### WHAT YOU NEED TO DO
Write the records out once more, exactly as they appear below.

### DATA EXTRACTS
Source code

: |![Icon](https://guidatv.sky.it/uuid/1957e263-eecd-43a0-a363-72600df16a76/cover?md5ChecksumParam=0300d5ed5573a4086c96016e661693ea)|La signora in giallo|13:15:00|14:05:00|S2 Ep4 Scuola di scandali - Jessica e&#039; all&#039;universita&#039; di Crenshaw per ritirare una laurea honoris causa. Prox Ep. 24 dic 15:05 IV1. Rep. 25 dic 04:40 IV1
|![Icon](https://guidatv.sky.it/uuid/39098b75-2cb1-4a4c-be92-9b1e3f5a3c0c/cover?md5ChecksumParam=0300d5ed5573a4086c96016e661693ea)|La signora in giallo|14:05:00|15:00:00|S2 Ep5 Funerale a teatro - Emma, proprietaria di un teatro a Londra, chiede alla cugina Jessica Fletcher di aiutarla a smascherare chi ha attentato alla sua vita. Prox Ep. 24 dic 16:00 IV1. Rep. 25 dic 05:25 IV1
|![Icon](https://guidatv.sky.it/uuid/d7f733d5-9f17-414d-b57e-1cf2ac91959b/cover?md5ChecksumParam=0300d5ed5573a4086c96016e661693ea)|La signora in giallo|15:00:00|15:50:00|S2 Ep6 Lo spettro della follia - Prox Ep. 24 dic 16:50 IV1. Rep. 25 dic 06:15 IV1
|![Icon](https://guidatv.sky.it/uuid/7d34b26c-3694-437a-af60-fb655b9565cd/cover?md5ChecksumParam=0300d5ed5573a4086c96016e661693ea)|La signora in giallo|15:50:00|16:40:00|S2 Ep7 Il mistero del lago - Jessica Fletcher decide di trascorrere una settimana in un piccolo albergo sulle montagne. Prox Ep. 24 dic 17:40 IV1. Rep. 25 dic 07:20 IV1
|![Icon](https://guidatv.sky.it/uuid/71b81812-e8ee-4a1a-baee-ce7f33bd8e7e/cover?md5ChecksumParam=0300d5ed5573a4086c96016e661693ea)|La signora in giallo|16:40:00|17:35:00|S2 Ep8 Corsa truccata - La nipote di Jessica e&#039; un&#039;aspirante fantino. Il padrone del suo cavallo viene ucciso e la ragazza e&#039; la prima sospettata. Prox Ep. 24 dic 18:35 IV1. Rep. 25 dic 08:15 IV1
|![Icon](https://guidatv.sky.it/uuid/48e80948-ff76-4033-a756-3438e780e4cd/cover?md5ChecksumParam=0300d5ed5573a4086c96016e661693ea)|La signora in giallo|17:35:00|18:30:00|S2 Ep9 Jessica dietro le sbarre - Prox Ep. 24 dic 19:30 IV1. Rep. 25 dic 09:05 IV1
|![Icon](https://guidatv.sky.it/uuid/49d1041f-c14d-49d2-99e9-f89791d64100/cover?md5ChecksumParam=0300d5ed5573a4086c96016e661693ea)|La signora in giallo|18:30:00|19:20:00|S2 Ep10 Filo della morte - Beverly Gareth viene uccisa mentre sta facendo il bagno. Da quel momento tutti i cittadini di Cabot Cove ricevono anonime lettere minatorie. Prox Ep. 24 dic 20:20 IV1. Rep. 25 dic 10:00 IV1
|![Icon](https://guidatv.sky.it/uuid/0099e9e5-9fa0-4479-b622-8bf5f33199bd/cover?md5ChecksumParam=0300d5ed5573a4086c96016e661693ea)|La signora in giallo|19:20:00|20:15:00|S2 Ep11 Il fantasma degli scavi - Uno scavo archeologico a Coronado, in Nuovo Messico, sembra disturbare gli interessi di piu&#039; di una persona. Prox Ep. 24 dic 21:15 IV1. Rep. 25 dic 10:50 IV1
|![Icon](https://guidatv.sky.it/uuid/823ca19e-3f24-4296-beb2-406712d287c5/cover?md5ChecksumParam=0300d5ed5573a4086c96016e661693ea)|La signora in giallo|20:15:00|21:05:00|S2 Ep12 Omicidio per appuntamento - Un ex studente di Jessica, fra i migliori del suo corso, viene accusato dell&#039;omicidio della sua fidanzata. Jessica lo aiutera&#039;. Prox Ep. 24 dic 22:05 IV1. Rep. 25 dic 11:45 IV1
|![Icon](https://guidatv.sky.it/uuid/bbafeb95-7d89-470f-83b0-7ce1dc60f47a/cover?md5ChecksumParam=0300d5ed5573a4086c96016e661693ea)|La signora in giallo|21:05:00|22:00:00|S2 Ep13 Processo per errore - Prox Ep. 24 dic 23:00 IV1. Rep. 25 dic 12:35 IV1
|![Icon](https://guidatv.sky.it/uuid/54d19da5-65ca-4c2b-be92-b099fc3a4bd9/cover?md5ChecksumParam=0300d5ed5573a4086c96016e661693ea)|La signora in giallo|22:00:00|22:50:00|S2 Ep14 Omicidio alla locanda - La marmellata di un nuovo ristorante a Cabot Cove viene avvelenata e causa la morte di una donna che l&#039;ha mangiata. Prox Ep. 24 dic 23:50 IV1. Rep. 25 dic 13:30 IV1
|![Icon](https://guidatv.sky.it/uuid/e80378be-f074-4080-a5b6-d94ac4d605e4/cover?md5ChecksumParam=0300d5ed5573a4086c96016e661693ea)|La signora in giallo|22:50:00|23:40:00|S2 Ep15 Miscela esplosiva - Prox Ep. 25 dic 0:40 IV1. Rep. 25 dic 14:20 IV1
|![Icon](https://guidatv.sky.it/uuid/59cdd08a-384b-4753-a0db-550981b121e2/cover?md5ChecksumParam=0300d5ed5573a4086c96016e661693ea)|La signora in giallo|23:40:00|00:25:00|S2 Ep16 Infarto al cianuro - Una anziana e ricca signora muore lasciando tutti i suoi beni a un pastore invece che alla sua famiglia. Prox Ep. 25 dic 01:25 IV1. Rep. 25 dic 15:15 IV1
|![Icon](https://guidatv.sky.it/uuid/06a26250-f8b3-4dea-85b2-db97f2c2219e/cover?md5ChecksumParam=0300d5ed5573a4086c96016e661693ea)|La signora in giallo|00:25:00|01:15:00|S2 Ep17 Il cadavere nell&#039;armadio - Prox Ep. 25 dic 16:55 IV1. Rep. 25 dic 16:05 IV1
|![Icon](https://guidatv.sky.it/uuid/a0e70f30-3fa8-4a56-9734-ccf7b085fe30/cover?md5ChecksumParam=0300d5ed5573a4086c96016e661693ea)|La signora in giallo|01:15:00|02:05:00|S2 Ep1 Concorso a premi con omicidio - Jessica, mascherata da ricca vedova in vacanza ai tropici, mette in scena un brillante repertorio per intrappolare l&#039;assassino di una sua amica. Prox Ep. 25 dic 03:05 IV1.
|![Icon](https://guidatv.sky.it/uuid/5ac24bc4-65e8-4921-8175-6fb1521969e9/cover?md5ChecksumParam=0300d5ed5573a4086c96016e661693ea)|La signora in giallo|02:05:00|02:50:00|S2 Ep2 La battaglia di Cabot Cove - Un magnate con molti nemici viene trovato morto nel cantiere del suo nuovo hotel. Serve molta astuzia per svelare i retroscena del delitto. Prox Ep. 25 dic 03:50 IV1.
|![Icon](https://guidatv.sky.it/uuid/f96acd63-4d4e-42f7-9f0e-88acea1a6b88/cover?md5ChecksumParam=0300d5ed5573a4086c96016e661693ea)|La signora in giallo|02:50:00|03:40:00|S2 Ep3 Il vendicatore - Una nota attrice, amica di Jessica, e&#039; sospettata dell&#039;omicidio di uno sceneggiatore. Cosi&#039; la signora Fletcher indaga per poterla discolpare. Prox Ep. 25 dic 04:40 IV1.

### FINISHED EXERCISE
Source code

: |![Icon](https://guidatv.sky.it/uuid/1957e263-eecd-43a0-a363-72600df16a76/cover?md5ChecksumParam=0300d5ed5573a4086c96016e661693ea)|La signora in giallo|13:15:00|14:05:00|S2 Ep4 Scuola di scandali - Jessica e&#039; all&#039;universita&#039; di Crenshaw per ritirare una laurea honoris causa. Prox Ep. 24 dic 15:05 IV1. Rep. 25 dic 04:40 IV1
|![Icon](https://guidatv.sky.it/uuid/39098b75-2cb1-4a4c-be92-9b1e3f5a3c0c/cover?md5ChecksumParam=0300d5ed5573a4086c96016e661693ea)|La signora in giallo|14:05:00|15:00:00|S2 Ep5 Funerale a teatro - Emma, proprietaria di un teatro a Londra, chiede alla cugina Jessica Fletcher di aiutarla a smascherare chi ha attentato alla sua vita. Prox Ep. 24 dic 16:00 IV1. Rep. 25 dic 05:25 IV1
|![Icon](https://guidatv.sky.it/uuid/d7f733d5-9f17-414d-b57e-1cf2ac91959b/cover?md5ChecksumParam=0300d5ed5573a4086c96016e661693ea)|La signora in giallo|15:00:00|15:50:00|S2 Ep6 Lo spettro della follia - Prox Ep. 24 dic 16:50 IV1. Rep. 25 dic 06:15 IV1
|![Icon](https://guidatv.sky.it/uuid/7d34b26c-3694-437a-af60-fb655b9565cd/cover?md5ChecksumParam=0300d5ed5573a4086c96016e661693ea)|La signora in giallo|15:50:00|16:40:00|S2 Ep7 Il mistero del lago - Jessica Fletcher decide di trascorrere una settimana in un piccolo albergo sulle montagne. Prox Ep. 24 dic 17:40 IV1. Rep. 25 dic 07:20 IV1
|![Icon](https://guidatv.sky.it/uuid/71b81812-e8ee-4a1a-baee-ce7f33bd8e7e/cover?md5ChecksumParam=0300d5ed5573a4086c96016e661693ea)|La signora in giallo|16:40:00|17:35:00|S2 Ep8 Corsa truccata - La nipote di Jessica e&#039; un&#039;aspirante fantino. Il padrone del suo cavallo viene ucciso e la ragazza e&#039; la prima sospettata. Prox Ep. 24 dic 18:35 IV1. Rep. 25 dic 08:15 IV1
|![Icon](https://guidatv.sky.it/uuid/48e80948-ff76-4033-a756-3438e780e4cd/cover?md5ChecksumParam=0300d5ed5573a4086c96016e661693ea)|La signora in giallo|17:35:00|18:30:00|S2 Ep9 Jessica dietro le sbarre - Prox Ep. 24 dic 19:30 IV1. Rep. 25 dic 09:05 IV1
|![Icon](https://guidatv.sky.it/uuid/49d1041f-c14d-49d2-99e9-f89791d64100/cover?md5ChecksumParam=0300d5ed5573a4086c96016e661693ea)|La signora in giallo|18:30:00|19:20:00|S2 Ep10 Filo della morte - Beverly Gareth viene uccisa mentre sta facendo il bagno. Da quel momento tutti i cittadini di Cabot Cove ricevono anonime lettere minatorie. Prox Ep. 24 dic 20:20 IV1. Rep. 25 dic 10:00 IV1
|![Icon](https://guidatv.sky.it/uuid/0099e9e5-9fa0-4479-b622-8bf5f33199bd/cover?md5ChecksumParam=0300d5ed5573a4086c96016e661693ea)|La signora in giallo|19:20:00|20:15:00|S2 Ep11 Il fantasma degli scavi - Uno scavo archeologico a Coronado, in Nuovo Messico, sembra disturbare gli interessi di piu&#039; di una persona. Prox Ep. 24 dic 21:15 IV1. Rep. 25 dic 10:50 IV1
|![Icon](https://guidatv.sky.it/uuid/823ca19e-3f24-4296-beb2-406712d287c5/cover?md5ChecksumParam=0300d5ed5573a4086c96016e661693ea)|La signora in giallo|20:15:00|21:05:00|S2 Ep12 Omicidio per appuntamento - Un ex studente di Jessica, fra i migliori del suo corso, viene accusato dell&#039;omicidio della sua fidanzata. Jessica lo aiutera&#039;. Prox Ep. 24 dic 22:05 IV1. Rep. 25 dic 11:45 IV1
|![Icon](https://guidatv.sky.it/uuid/bbafeb95-7d89-470f-83b0-7ce1dc60f47a/cover?md5ChecksumParam=0300d5ed5573a4086c96016e661693ea)|La signora in giallo|21:05:00|22:00:00|S2 Ep13 Processo per errore - Prox Ep. 24 dic 23:00 IV1. Rep. 25 dic 12:35 IV1
|![Icon](https://guidatv.sky.it/uuid/54d19da5-65ca-4c2b-be92-b099fc3a4bd9/cover?md5ChecksumParam=0300d5ed5573a4086c96016e661693ea)|La signora in giallo|22:00:00|22:50:00|S2 Ep14 Omicidio alla locanda - La marmellata di un nuovo ristorante a Cabot Cove viene avvelenata e causa la morte di una donna che l&#039;ha mangiata. Prox Ep. 24 dic 23:50 IV1. Rep. 25 dic 13:30 IV1
|![Icon](https://guidatv.sky.it/uuid/e80378be-f074-4080-a5b6-d94ac4d605e4/cover?md5ChecksumParam=0300d5ed5573a4086c96016e661693ea)|La signora in giallo|22:50:00|23:40:00|S2 Ep15 Miscela esplosiva - Prox Ep. 25 dic 0:40 IV1. Rep. 25 dic 14:20 IV1
|![Icon](https://guidatv.sky.it/uuid/59cdd08a-384b-4753-a0db-550981b121e2/cover?md5ChecksumParam=0300d5ed5573a4086c96016e661693ea)|La signora in giallo|23:40:00|00:25:00|S2 Ep16 Infarto al cianuro - Una anziana e ricca signora muore lasciando tutti i suoi beni a un pastore invece che alla sua famiglia. Prox Ep. 25 dic 01:25 IV1. Rep. 25 dic 15:15 IV1
|![Icon](https://guidatv.sky.it/uuid/06a26250-f8b3-4dea-85b2-db97f2c2219e/cover?md5ChecksumParam=0300d5ed5573a4086c96016e661693ea)|La signora in giallo|00:25:00|01:15:00|S2 Ep17 Il cadavere nell&#039;armadio - Prox Ep. 25 dic 16:55 IV1. Rep. 25 dic 16:05 IV1
|![Icon](https://guidatv.sky.it/uuid/a0e70f30-3fa8-4a56-9734-ccf7b085fe30/cover?md5ChecksumParam=0300d5ed5573a4086c96016e661693ea)|La signora in giallo|01:15:00|02:05:00|S2 Ep1 Concorso a premi con omicidio - Jessica, mascherata da ricca vedova in vacanza ai tropici, mette in scena un brillante repertorio per intrappolare l&#039;assassino di una sua amica. Prox Ep. 25 dic 03:05 IV1.
|![Icon](https://guidatv.sky.it/uuid/5ac24bc4-65e8-4921-8175-6fb1521969e9/cover?md5ChecksumParam=0300d5ed5573a4086c96016e661693ea)|La signora in giallo|02:05:00|02:50:00|S2 Ep2 La battaglia di Cabot Cove - Un magnate con molti nemici viene trovato morto nel cantiere del suo nuovo hotel. Serve molta astuzia per svelare i retroscena del delitto. Prox Ep. 25 dic 03:50 IV1.
|![Icon](https://guidatv.sky.it/uuid/f96acd63-4d4e-42f7-9f0e-88acea1a6b88/cover?md5ChecksumParam=0300d5ed5573a4086c96016e661693ea)|La signora in giallo|02:50:00|03:40:00|S2 Ep3 Il vendicatore - Una nota attrice, amica di Jessica, e&#039; sospettata dell&#039;omicidio di uno sceneggiatore. Cosi&#039; la signora Fletcher indaga per poterla discolpare. Prox Ep. 25 dic 04:40 IV1.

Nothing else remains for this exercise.